Friday, November 13, 2009

Family Vacation - Chapter 3

I have been to NYC several times in my life, but never with kids. TOTALLY different world with kids.

When we got off the train at Penn Station I quickly realized how different NYC was from Philadelphia and how while I was a single chick cruising the streets I felt wild and independent darting and weaving through the crowds, fighting for my place at street crossings, and walking fast and with purpose at all times... this is not the case for a mom with kids.

I had the stroller. Michael had the luggage. Jonah had his hand on Michael's pocket and the train station was NOTHING when compared to the streets. We made it up the station stairs and headed toward our hotel. The streets were jammed. Up and Downtown are not the same as Midtown, but we came to NYC to see a show and so I'd booked a Midtown hotel. Everything about Manhattan is insanely crowded, and no one in New York has time to be courteous. You can't blame them. You simply can't say "excuse me" 3,000 times a day. You just move where you need to move and do what you need to do to get where you want to be.

It was raining.

Jonah took a LONG time to figure out that walking fast was serious business and that he did not have time to play "don't step on a crack" at 42nd and 5th. The stroller was an adventure in and of itself. Puddles collect at the ends of the handicapped entry ramps at every street crossing and to avoid them you've got to take the time to pop a stroller wheelie and people just do NOT want to wait for you. People aren't used to looking for little people when avoiding collisions, and so you've got to be proactive in protecting your kids.

That first run to the hotel was the worst - especially since our room wasn't ready when we got there and we had to check our bags and go back out onto the streets. Neither of us is as familiar with NYC as we are with Philly so we didn't really know where to go in the rain and cold when we'd planned to hang at the hotel awhile. We ended up at Applebees, which was prices the same as it is everywhere else in the U.S., thankfully, and though Maeryn lost a blue balloon to the ceiling gods in the restaurant, it was a nice lunchtime excursion.

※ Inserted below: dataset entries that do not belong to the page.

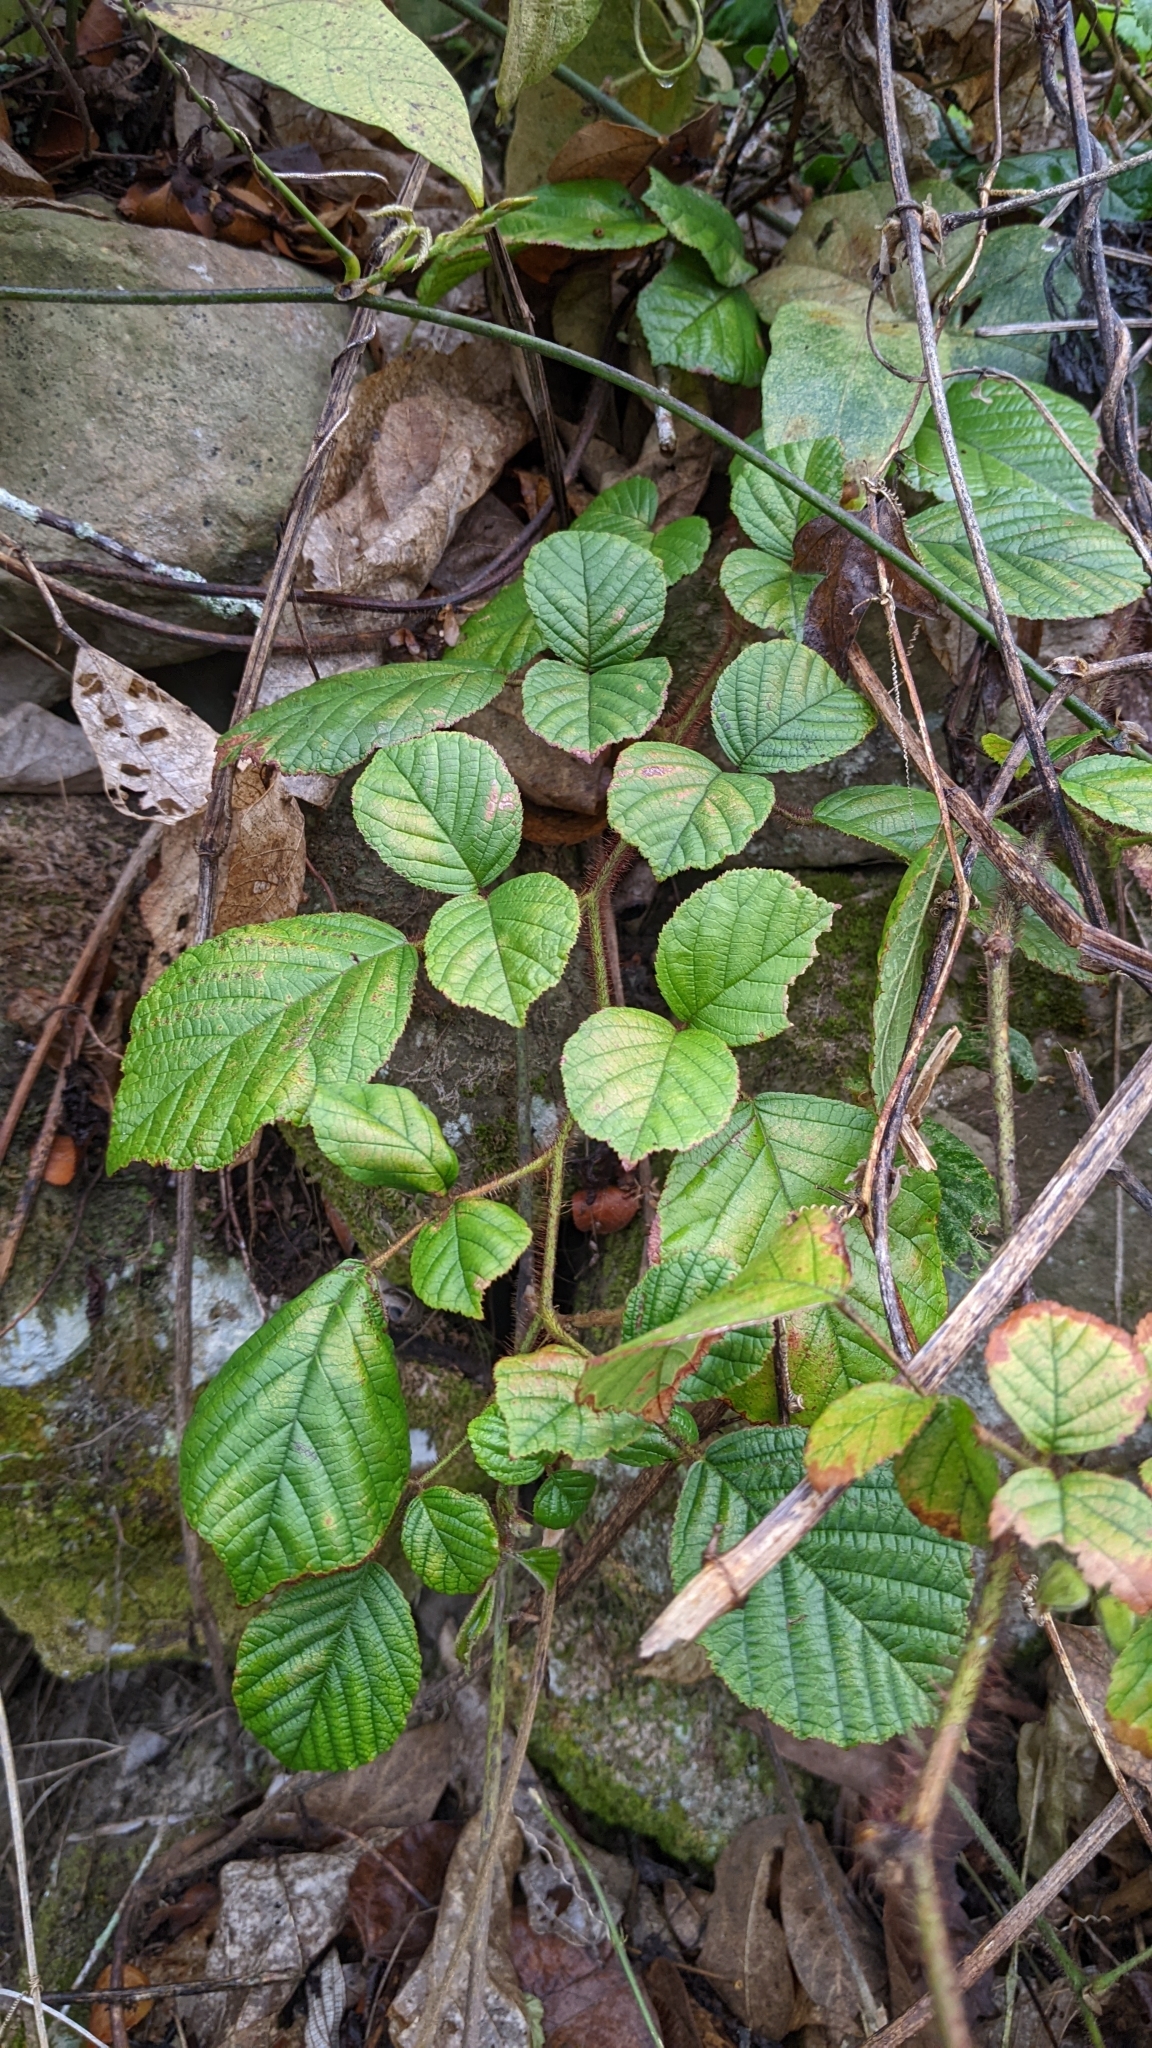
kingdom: Plantae
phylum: Tracheophyta
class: Magnoliopsida
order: Rosales
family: Rosaceae
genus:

Our first day in New York was sort of a wash. We walked around a lot, just trying to get our bearings and figure out how to do kids in this city. There were other moms with strollers and kids - but they just DID IT. They were street tough moms who knew the ropes and were out to keep their kids safe. I was impressed and tried to take cues from them. By this morning I was doing pretty well.

We ended up at the NYC Public Library near dinner time, where we found the children's area and Jonah made a BUNCH of little friends and played for over an hour. All of the parents were locals and I asked one of the moms for a good place to eat that was reasonable for the family. She sent me to Bryant Park. We had sort of meandered our way through the little place on our way to the library and thought about ice skating, but skate rental is $12 (skating is free - so if you have ice skates, bring them!) per pair, so we balked since we were running out of funds. The moms at the library directed me to the nearest McDonalds. Michael and I opted not to eat dinner in order to save some cash, we got the kids their usual faire, and then headed back to the hotel.

The Comfort Inn Times Square is very small. It would be awesome for one or two people. But not four. NOT kids. Nice place. Clean. Friendly. NOT good for kids. WAY too small.

We met Hanniel, a former student and now good friend and NYC resident, who volunteered to babysit Maeryn (thank goodness!) while Michael, Jonah, and I headed off to Mary Poppins on Broadway. It was great to see Hanni, and GREAT to be headed to a show with our five year old.

The play was magical and fun and well worth the money. Jonah, who is VERY emotionally sensitive, was not afraid for one minute and was totally into the entire thing. He fell asleep before the finale, but got to see most of the story (barring Mary Poppins flying over the audience for her final exit - which was really great to watch) and will talk to you about it for hours if you ask him.

Just for the record, if you are planning a trip to NYC, a Broadway show is a MUST DO. I don't care how much money the ticket costs (if you don't care much what show you see, find the TKTS line in Times Square and rush tickets for cheap the day of), it is worth it. Do note, however, that children under four are not permitted in Broadway houses and if your son or daughter won't be able to sit through it, don't bring them. Don't think "oh, maybe even though they can't do the same activity for more than five minutes including a kids program on TV they'll sit through this expensive and fantastic Broadway play. Don't bring them. If your kid is going to sing along, don't bring them (though some actors ask for the audience to join in and some matinee performances expect it and even encourage it) - though it's cute for them to know the songs to Mary Poppins or the Little Mermaid or what have you, it is not cute for the people in front of the child who paid over $80 to hear a Broadway star sing it - not your adorable little munchkin. It's not a Wiggles concert or even an adult rock concert. It's a Broadway show. No singing along. Please.